Social media isn’t seen as a key B2B channel, but it can be. When a recent study ranked channels by lead-to-deal conversion rate, social media came in third, after referrals and the company website. For opportunity-to-sales conversion, social came in second – and unsurprisingly, LinkedIn ranked above marketing, website, trade shows and events.

Ace it:

  • Use social for engagement. Don’t harp on ROI.
  • While Facebook and Twitter are the big deals, see if you can build a Google+ community or a YouTube channel to gain social benefits and improve search ranking.
  • Don’t get stuck in LinkedIn – companies like General Electric and Maersk are killing it on Pinterest and Instagram. Also check out some of the newer platforms like Snapchat.
  • Use social to educate. In a world where B2B buyers are impatient with content length and relevance, social content marketing is taking off and a majority of buyers in many industries are looking to social media first. A social media management suite such as Oktopost can help you stay on top of customer conversations and insights on their pain points, aspirations and misunderstandings. You can then respond to them in real-time with answers and solutions.

5. Video

B2B buyers are notorious for wanting a lot of accurate, in-depth content. And now we know they prefer it in the form of videos, podcasts and webinars. Ninety-one percent of B2B buyers prefer these forms of content over the written word. And 92% of B2B buyers watch video online.
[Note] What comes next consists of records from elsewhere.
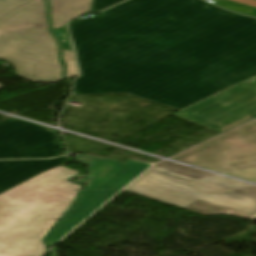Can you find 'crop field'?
Wrapping results in <instances>:
<instances>
[{
    "instance_id": "8a807250",
    "label": "crop field",
    "mask_w": 256,
    "mask_h": 256,
    "mask_svg": "<svg viewBox=\"0 0 256 256\" xmlns=\"http://www.w3.org/2000/svg\"><path fill=\"white\" fill-rule=\"evenodd\" d=\"M68 24L82 73L73 95L182 110L256 75V18L202 0H129Z\"/></svg>"
},
{
    "instance_id": "ac0d7876",
    "label": "crop field",
    "mask_w": 256,
    "mask_h": 256,
    "mask_svg": "<svg viewBox=\"0 0 256 256\" xmlns=\"http://www.w3.org/2000/svg\"><path fill=\"white\" fill-rule=\"evenodd\" d=\"M73 171L58 166L0 194V256L46 251L42 238L81 188L68 182Z\"/></svg>"
},
{
    "instance_id": "34b2d1b8",
    "label": "crop field",
    "mask_w": 256,
    "mask_h": 256,
    "mask_svg": "<svg viewBox=\"0 0 256 256\" xmlns=\"http://www.w3.org/2000/svg\"><path fill=\"white\" fill-rule=\"evenodd\" d=\"M43 0L22 5L0 20V58L34 82L63 80L57 61L58 46L47 31Z\"/></svg>"
},
{
    "instance_id": "412701ff",
    "label": "crop field",
    "mask_w": 256,
    "mask_h": 256,
    "mask_svg": "<svg viewBox=\"0 0 256 256\" xmlns=\"http://www.w3.org/2000/svg\"><path fill=\"white\" fill-rule=\"evenodd\" d=\"M75 160L91 167L90 177L86 179L87 185L80 192L79 199L45 238L49 247L151 165L134 160L121 164L113 160L98 159L87 155H78Z\"/></svg>"
},
{
    "instance_id": "f4fd0767",
    "label": "crop field",
    "mask_w": 256,
    "mask_h": 256,
    "mask_svg": "<svg viewBox=\"0 0 256 256\" xmlns=\"http://www.w3.org/2000/svg\"><path fill=\"white\" fill-rule=\"evenodd\" d=\"M171 159L222 173L256 167V121H251Z\"/></svg>"
},
{
    "instance_id": "dd49c442",
    "label": "crop field",
    "mask_w": 256,
    "mask_h": 256,
    "mask_svg": "<svg viewBox=\"0 0 256 256\" xmlns=\"http://www.w3.org/2000/svg\"><path fill=\"white\" fill-rule=\"evenodd\" d=\"M175 115L222 133L256 118V81L239 83Z\"/></svg>"
},
{
    "instance_id": "e52e79f7",
    "label": "crop field",
    "mask_w": 256,
    "mask_h": 256,
    "mask_svg": "<svg viewBox=\"0 0 256 256\" xmlns=\"http://www.w3.org/2000/svg\"><path fill=\"white\" fill-rule=\"evenodd\" d=\"M124 190L154 198L179 207H186L200 200L247 216L256 214V200L232 191L204 195L188 189L172 186L146 175L139 176Z\"/></svg>"
},
{
    "instance_id": "d8731c3e",
    "label": "crop field",
    "mask_w": 256,
    "mask_h": 256,
    "mask_svg": "<svg viewBox=\"0 0 256 256\" xmlns=\"http://www.w3.org/2000/svg\"><path fill=\"white\" fill-rule=\"evenodd\" d=\"M54 133L15 118L0 122V159L63 155Z\"/></svg>"
},
{
    "instance_id": "5a996713",
    "label": "crop field",
    "mask_w": 256,
    "mask_h": 256,
    "mask_svg": "<svg viewBox=\"0 0 256 256\" xmlns=\"http://www.w3.org/2000/svg\"><path fill=\"white\" fill-rule=\"evenodd\" d=\"M69 161L71 159L67 156L52 160L0 161V193Z\"/></svg>"
},
{
    "instance_id": "3316defc",
    "label": "crop field",
    "mask_w": 256,
    "mask_h": 256,
    "mask_svg": "<svg viewBox=\"0 0 256 256\" xmlns=\"http://www.w3.org/2000/svg\"><path fill=\"white\" fill-rule=\"evenodd\" d=\"M154 166L168 170V171L175 173L177 175H180V176L194 179L195 182L192 185H194L196 187V189L198 190V192H200V193L211 194V193H216V192L229 191V189H227L225 187H222V186H219L216 184H212V183L202 182L197 179L200 177L212 176L211 174L201 172L198 170H194V169L184 167L181 165H177V164L167 162V161H162ZM232 191L235 193L243 194V195H246L253 199H256V186L250 185L248 187L235 189Z\"/></svg>"
},
{
    "instance_id": "28ad6ade",
    "label": "crop field",
    "mask_w": 256,
    "mask_h": 256,
    "mask_svg": "<svg viewBox=\"0 0 256 256\" xmlns=\"http://www.w3.org/2000/svg\"><path fill=\"white\" fill-rule=\"evenodd\" d=\"M51 14L49 15L51 30L64 26L66 21L89 9L91 0H48Z\"/></svg>"
},
{
    "instance_id": "d1516ede",
    "label": "crop field",
    "mask_w": 256,
    "mask_h": 256,
    "mask_svg": "<svg viewBox=\"0 0 256 256\" xmlns=\"http://www.w3.org/2000/svg\"><path fill=\"white\" fill-rule=\"evenodd\" d=\"M145 174H147L151 177L157 178L159 180L168 182L170 184L176 185V186H180V187L191 189L193 191H197L194 188V186H191V184L194 182V180L177 176L175 174H172L170 172H167L165 170H162V169L154 167V166L149 168L145 172Z\"/></svg>"
},
{
    "instance_id": "22f410ed",
    "label": "crop field",
    "mask_w": 256,
    "mask_h": 256,
    "mask_svg": "<svg viewBox=\"0 0 256 256\" xmlns=\"http://www.w3.org/2000/svg\"><path fill=\"white\" fill-rule=\"evenodd\" d=\"M185 209H189L195 212H199L202 214H206V215H213V214H225V215H230V216H234V217H247L235 212H231L204 202H200L197 201L193 204H191L190 206L186 207ZM250 218V217H249Z\"/></svg>"
},
{
    "instance_id": "cbeb9de0",
    "label": "crop field",
    "mask_w": 256,
    "mask_h": 256,
    "mask_svg": "<svg viewBox=\"0 0 256 256\" xmlns=\"http://www.w3.org/2000/svg\"><path fill=\"white\" fill-rule=\"evenodd\" d=\"M216 1L214 4L222 6L224 8H227L229 10H232L234 12L246 14V15H251L256 17V9L251 8L248 6H244L238 3H234L228 0H214Z\"/></svg>"
},
{
    "instance_id": "5142ce71",
    "label": "crop field",
    "mask_w": 256,
    "mask_h": 256,
    "mask_svg": "<svg viewBox=\"0 0 256 256\" xmlns=\"http://www.w3.org/2000/svg\"><path fill=\"white\" fill-rule=\"evenodd\" d=\"M62 61L66 63L65 77L70 78L78 75L73 53L61 50Z\"/></svg>"
},
{
    "instance_id": "d9b57169",
    "label": "crop field",
    "mask_w": 256,
    "mask_h": 256,
    "mask_svg": "<svg viewBox=\"0 0 256 256\" xmlns=\"http://www.w3.org/2000/svg\"><path fill=\"white\" fill-rule=\"evenodd\" d=\"M200 180L216 183V184H219V185H223V186H225L229 189H235V188L248 186L246 184L239 183V182L232 181V180L225 179V178L218 177V176L200 178Z\"/></svg>"
},
{
    "instance_id": "733c2abd",
    "label": "crop field",
    "mask_w": 256,
    "mask_h": 256,
    "mask_svg": "<svg viewBox=\"0 0 256 256\" xmlns=\"http://www.w3.org/2000/svg\"><path fill=\"white\" fill-rule=\"evenodd\" d=\"M58 39L62 42L63 48L72 50L69 35L66 26L52 31Z\"/></svg>"
},
{
    "instance_id": "4a817a6b",
    "label": "crop field",
    "mask_w": 256,
    "mask_h": 256,
    "mask_svg": "<svg viewBox=\"0 0 256 256\" xmlns=\"http://www.w3.org/2000/svg\"><path fill=\"white\" fill-rule=\"evenodd\" d=\"M235 177H239L245 180H249L256 183V168L248 169V170H242L232 173H226Z\"/></svg>"
},
{
    "instance_id": "bc2a9ffb",
    "label": "crop field",
    "mask_w": 256,
    "mask_h": 256,
    "mask_svg": "<svg viewBox=\"0 0 256 256\" xmlns=\"http://www.w3.org/2000/svg\"><path fill=\"white\" fill-rule=\"evenodd\" d=\"M31 0H15L10 2H5L0 4V17L6 14L7 12L11 11L15 7L27 3Z\"/></svg>"
},
{
    "instance_id": "214f88e0",
    "label": "crop field",
    "mask_w": 256,
    "mask_h": 256,
    "mask_svg": "<svg viewBox=\"0 0 256 256\" xmlns=\"http://www.w3.org/2000/svg\"><path fill=\"white\" fill-rule=\"evenodd\" d=\"M123 0H93V6L91 11H99L103 8L110 7Z\"/></svg>"
},
{
    "instance_id": "92a150f3",
    "label": "crop field",
    "mask_w": 256,
    "mask_h": 256,
    "mask_svg": "<svg viewBox=\"0 0 256 256\" xmlns=\"http://www.w3.org/2000/svg\"><path fill=\"white\" fill-rule=\"evenodd\" d=\"M51 256H56V250L55 249L51 250Z\"/></svg>"
},
{
    "instance_id": "dafd665d",
    "label": "crop field",
    "mask_w": 256,
    "mask_h": 256,
    "mask_svg": "<svg viewBox=\"0 0 256 256\" xmlns=\"http://www.w3.org/2000/svg\"><path fill=\"white\" fill-rule=\"evenodd\" d=\"M5 1H10V0H0V3H1V2H5Z\"/></svg>"
},
{
    "instance_id": "00972430",
    "label": "crop field",
    "mask_w": 256,
    "mask_h": 256,
    "mask_svg": "<svg viewBox=\"0 0 256 256\" xmlns=\"http://www.w3.org/2000/svg\"><path fill=\"white\" fill-rule=\"evenodd\" d=\"M0 87H2V85H0Z\"/></svg>"
}]
</instances>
Video is an incredible opportunity to provide engaging content. Streaming video for B2B marketing (read: webinars) offer interactivity and in-depth discussion. The next best thing to being present with an adviser, they’re an ideal opportunity to both demonstrate value and elicit feedback which can be used to make other marketing more effective.

Two thirds of B2B marketers find webinars an effective marketing tactic, and while whitepapers are slightly more commonly used, marketers consider them less likely to be effective. So that’s what marketers say. What do buyers say? Thirty-four percent of B2B buyers have used webinars as part of their purchase decision process in 2014 – up from 29% in 2013.

Ace it:

  • Make sure you at least have a video that tells the story of your brand and outlines your vision. Encourage viewers to share your videos on social media.
  • Decide on video length based on funnel position: top of funnel? Thirty to 90 seconds; mid-funnel? 2 to 10 minutes; final stages, maybe 10+ minutes, according to VidYard.
  • Use a web conferencing platform such as ClickMeeting to record your internal processes, meetings with focus groups and customer testimonials. Send these to your leads in the form of exclusive “video case studies” to better address their concerns.


In Conclusion

While these are the channels that the data says are most effective, they can’t be used in isolation. Just as the most useful data is your data, so the most effective method is the one that you’ve road tested and know for sure works for you. A strategy that cuts across channels but takes into account their efficacy will be the one that delivers best results.